9. Epistle Warns of Coming Judgment
The Epistle of Enoch warns his sons to turn from sin and obey wisdom in order to escape coming judgment. It recounts the history of the world and prophesies the future.
10. Enoch Acts as Divine Scribe
Enoch acts as a scribe, writing down teachings and petitions on behalf of angels. He serves as a divine intermediary and made petitions before God on behalf of angels, highlighting his importance.
11. Names Angels Such as Raphael and Gabriel
The Book of Enoch gives names to previously unnamed angels like Raphael, Gabriel, Michael, Uriel, and others. It also names fallen angels like Azazel.
12. God Referred to as “Lord of Spirits”
In the Book, God is referred to as “Lord of Spirits” over 70 times. The Messiah is also mentioned, referring to him as the “Elect One” and “Son of Man,” a title Jesus would later adopt.

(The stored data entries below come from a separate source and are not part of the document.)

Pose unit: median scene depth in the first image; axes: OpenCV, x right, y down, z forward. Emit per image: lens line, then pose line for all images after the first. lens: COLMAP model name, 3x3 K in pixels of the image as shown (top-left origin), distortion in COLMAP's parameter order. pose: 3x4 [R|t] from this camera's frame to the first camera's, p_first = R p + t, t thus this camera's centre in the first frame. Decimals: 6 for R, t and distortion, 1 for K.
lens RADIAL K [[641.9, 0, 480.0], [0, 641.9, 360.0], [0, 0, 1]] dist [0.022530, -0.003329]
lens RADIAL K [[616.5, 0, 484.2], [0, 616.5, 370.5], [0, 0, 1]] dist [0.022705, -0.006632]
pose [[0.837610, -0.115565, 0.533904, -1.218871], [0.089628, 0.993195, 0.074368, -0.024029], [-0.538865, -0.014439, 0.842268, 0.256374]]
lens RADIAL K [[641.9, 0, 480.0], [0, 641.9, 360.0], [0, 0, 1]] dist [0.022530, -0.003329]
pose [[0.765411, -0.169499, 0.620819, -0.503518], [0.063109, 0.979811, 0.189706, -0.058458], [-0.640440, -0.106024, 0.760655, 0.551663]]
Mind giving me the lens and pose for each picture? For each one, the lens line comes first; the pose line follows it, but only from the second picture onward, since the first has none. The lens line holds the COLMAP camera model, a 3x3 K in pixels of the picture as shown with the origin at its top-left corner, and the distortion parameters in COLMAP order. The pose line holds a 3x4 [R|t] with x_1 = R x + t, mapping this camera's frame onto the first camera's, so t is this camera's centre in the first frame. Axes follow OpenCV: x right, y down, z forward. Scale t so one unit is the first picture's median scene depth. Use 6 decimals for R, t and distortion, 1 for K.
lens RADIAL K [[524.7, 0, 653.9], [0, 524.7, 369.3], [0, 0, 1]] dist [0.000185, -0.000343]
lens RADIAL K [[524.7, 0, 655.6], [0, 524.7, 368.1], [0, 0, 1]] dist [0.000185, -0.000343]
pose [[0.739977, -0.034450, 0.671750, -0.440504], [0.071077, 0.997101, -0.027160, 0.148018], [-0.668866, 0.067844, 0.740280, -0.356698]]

13. Concept of Eternal Punishment Introduced
The Book of Enoch introduces the concepts of eternal punishment for sinners. Before Enoch, Biblical texts do not mention a place of eternal punishment.
14. Quoted as Scripture by Early Christians
The Epistle of Barnabas quotes The Book of Enoch as scripture and early Christian fathers like Justin Martyr and Athenagoras regarded it highly. It fell out of favor later and was banned.
15. Excluded from Biblical Canon
Despite being quoted in the New Testament book of Jude, The Book of Enoch was excluded from canon when the Christian Biblical canon was being decided in the early centuries AD.
16. Known to Ancient Jewish Writers
As mentioned early about it being written by different authors for centuries, it is believed that The Book of Enoch was well-known by early Jewish writers, as seen from references by philosophers like Philo of Alexandria. Fragments of ten Enoch manuscripts were found among the Dead Sea Scrolls.
17. Reappeared in 1773
The Book was lost for centuries but reappeared in 1773 when Scottish explorer James Bruce heard about an Ethiopian manuscript. Sections of Greek manuscript were also discovered later among the Chester Beatty biblical papyri.
18. Inspired Occult Interest
Enoch’s unconventional descriptions of heaven and angels, as well as his cosmic visions, have inspired interest from occultists. Figures like Aleister Crowley and Anton LaVey have featured The Book of Enoch in their writings.
19. Influential But Controversial
Despite being controversial and sparking debate, The Book of Enoch is influential in understanding the development of Christian and Jewish mysticism, apocalyptic tradition, and demonology.
The Book of Enoch’s controversial theories offer an alternate narrative of supernatural powers meddling in human affairs that challenged conventional Jewish and Christian doctrine.
But while banned for its radical ideas, the text still aids religious scholars in understanding the cultural milieu from which Christianity and Rabbinic Judaism arose.
And generations of occultists have been drawn to its forbidden knowledge, expanding Enoch’s influence beyond orthodox religion into mysticism. Love it or hate it, the Book of Enoch is one of history’s most fascinating contested religious writings.